Supplementary Material for: Transcriptomic Insights into Polyomavirus Nephropathy in Kidney Transplants: Evaluating the Utility of the B-HOT Panel

Background: Polyomavirus nephropathy (PyVN) is a significant complication following kidney transplantation, characterized by tubulointerstitial inflammation that mimics T cell-mediated rejection (TCMR). The Banff Human Organ Transplant (B-HOT) panel, a transcriptomic analysis tool comprising 770 genes, has been developed to facilitate the diagnosis of allograft rejection. However, its utility in distinguishing PyVN from TCMR remains unclear. Objective: This study aimed to evaluate the biochemical characteristics of PyVN and TCMR using the B-HOT panel, investigate changes after PyVN treatment, and assess the panel's diagnostic utility. Methods: Formalin-fixed paraffin-embedded (FFPE) tissue samples from 11 PyVN patients were analyzed at diagnosis and follow-up using the B-HOT panel. Public datasets were compared to identify differentially expressed genes (DEG) and activated pathways. Prognostic factors were explored based on viral clearance and renal function outcomes. Results: BK VP1 gene expression was significantly elevated in PyVN cases, aiding diagnosis. While tissue homeostasis pathways were upregulated in PyVN compared to TCMR in original data, no specific pathways were identified in public datasets. Successful viral clearance correlated with enhanced T cell checkpoint signaling at diagnosis, suggesting its role in immune-mediated viral elimination. Conclusion: The B-HOT panel provides limited utility for diagnosing PyVN beyond viral gene quantification. However, T cell checkpoint signaling may serve as a prognostic marker for viral clearance and renal function preservation in PyVN cases. Further studies are needed to refine molecular diagnostics for PyVN and improve transplant outcomes.
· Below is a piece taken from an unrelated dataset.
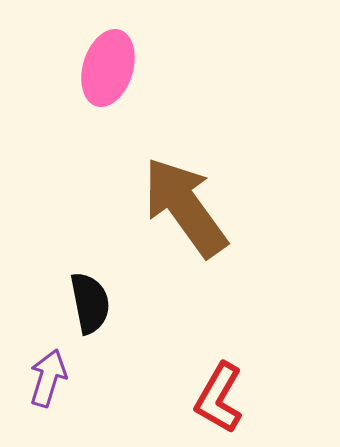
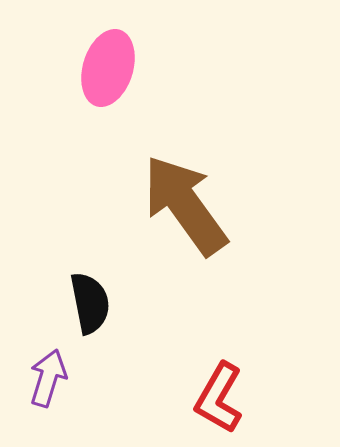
brown arrow: moved 2 px up
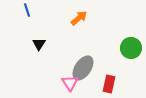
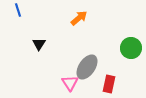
blue line: moved 9 px left
gray ellipse: moved 4 px right, 1 px up
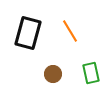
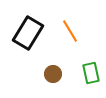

背景：多瘤病毒肾病（Polyomavirus nephropathy, PyVN）是肾移植术后的严重并发症，以肾小管间质性炎症为特征，临床表现与T细胞介导的排斥反应（T cell-mediated rejection, TCMR）高度相似。班夫人类器官移植（Banff Human Organ Transplant, B-HOT）转录组分析工具包含770个基因，已被开发用于辅助诊断移植排斥反应，但该工具在区分PyVN与TCMR方面的应用价值仍不明确。 研究目的：本研究旨在借助B-HOT转录组分析工具，解析PyVN与TCMR的生化特征，探究PyVN患者接受治疗后的转录组变化，并评估该工具的诊断效能。 研究方法：本研究纳入11例PyVN患者的福尔马林固定石蜡包埋（FFPE）组织样本，在确诊时及随访阶段采用B-HOT工具进行转录组分析；通过比对公共数据集筛选差异表达基因（DEG）与激活通路，并基于病毒清除情况及肾功能结局探索预后相关影响因素。 研究结果：BK病毒VP1基因在PyVN患者样本中显著高表达，可辅助PyVN的临床诊断。在原始数据集分析中，相较于TCMR，PyVN患者的组织稳态通路存在上调，但公共数据集未筛选到特异性激活通路。确诊时较强的T细胞检查点信号通路激活与病毒成功清除呈正相关，提示该通路在免疫介导的病毒清除过程中发挥关键作用。 研究结论：除病毒基因定量检测外，B-HOT转录组分析工具在PyVN诊断中的应用价值有限。不过，T细胞检查点信号通路或可作为PyVN患者实现病毒清除及保留肾功能的预后标志物。未来仍需开展进一步研究以优化PyVN的分子诊断方案，改善肾移植术后临床结局。